The AIDS Memorial Quilt displays more than 83,000 names of people who have died from the disease.
Union Programs displayed several sections of the quilt in the Union Ballroom Thursday in honor of World AIDS Day. World AIDS Day is Dec. 1, which is a Saturday this year, so Union Programs decided to recognize it beforehand.
“When I see the quilt, there’s just an overwhelming feeling of loss,” said Associate Union Director Ryck Luthi. “It represents things and lives that could have been better, but weren’t.”
The quilt consists of 6-by-3 panels, the same measurement as a grave, Luthi said.
Families and friends of people who have died from AIDS create the blocks, and the state or national quilt foundation puts the quilts together.
In the past five years, there has been one case of AIDS reported on campus, said Tricia Bishop, health educator for Student Health Services.
In order to prevent more cases on campus, health services handed out information and condoms to students.
Health services and Union Programs worked together to decorate the Union with 15 large red ribbons?each one representing a Utahn who has died from AIDS between January and September of 2001.
“To me, the very fact people die from AIDS is what makes World AIDS Day important,” Luthi said. “But when people die from AIDS because they didn’t know better, it’s doubly sad.”
Union Programs has hosted many other activities in the Union, including the quilt display and screenings of the films “And the Band Played On” and “Philadelphia.”

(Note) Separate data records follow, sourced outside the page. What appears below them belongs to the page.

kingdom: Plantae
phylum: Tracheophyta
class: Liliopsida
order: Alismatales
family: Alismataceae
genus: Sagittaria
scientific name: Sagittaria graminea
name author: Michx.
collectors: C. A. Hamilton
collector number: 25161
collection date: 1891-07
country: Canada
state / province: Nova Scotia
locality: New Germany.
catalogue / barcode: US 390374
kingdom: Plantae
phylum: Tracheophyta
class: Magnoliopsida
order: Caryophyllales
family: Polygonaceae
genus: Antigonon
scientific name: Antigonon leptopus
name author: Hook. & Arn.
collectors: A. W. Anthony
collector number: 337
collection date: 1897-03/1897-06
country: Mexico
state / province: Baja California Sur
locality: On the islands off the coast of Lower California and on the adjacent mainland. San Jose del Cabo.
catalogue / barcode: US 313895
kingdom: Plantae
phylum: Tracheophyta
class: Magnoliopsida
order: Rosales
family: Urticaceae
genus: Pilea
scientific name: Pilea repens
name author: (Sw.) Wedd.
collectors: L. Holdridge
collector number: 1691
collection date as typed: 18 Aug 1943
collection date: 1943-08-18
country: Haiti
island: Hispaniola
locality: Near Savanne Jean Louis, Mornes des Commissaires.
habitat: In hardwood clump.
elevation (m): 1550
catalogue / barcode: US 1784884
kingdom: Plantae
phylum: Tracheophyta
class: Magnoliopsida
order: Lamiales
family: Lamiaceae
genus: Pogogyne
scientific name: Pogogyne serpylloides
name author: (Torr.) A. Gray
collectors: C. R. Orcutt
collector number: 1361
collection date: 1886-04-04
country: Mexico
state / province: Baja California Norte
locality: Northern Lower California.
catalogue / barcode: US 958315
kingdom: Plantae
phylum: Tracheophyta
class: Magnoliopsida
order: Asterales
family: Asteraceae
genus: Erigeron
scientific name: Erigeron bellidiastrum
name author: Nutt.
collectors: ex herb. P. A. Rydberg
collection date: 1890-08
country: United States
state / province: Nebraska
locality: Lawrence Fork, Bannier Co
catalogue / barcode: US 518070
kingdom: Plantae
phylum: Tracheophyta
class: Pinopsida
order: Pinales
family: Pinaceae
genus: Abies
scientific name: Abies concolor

“The film ‘And the Band Played On’ is one of the first efforts made about how AIDS got started,” Luthi said. “No one wanted to deal with it then.”
The event has taken place for at least the past eight years, and at the first AIDS Day, the Utah AIDS Quilt made its debut, according to Luthi.
The event has grown bigger every year.
“I wish we could do more, but I think that’s the general feeling in the world,” Bishop said. “People think HIV is a manageable disease, we need to inform and educate more people about it.”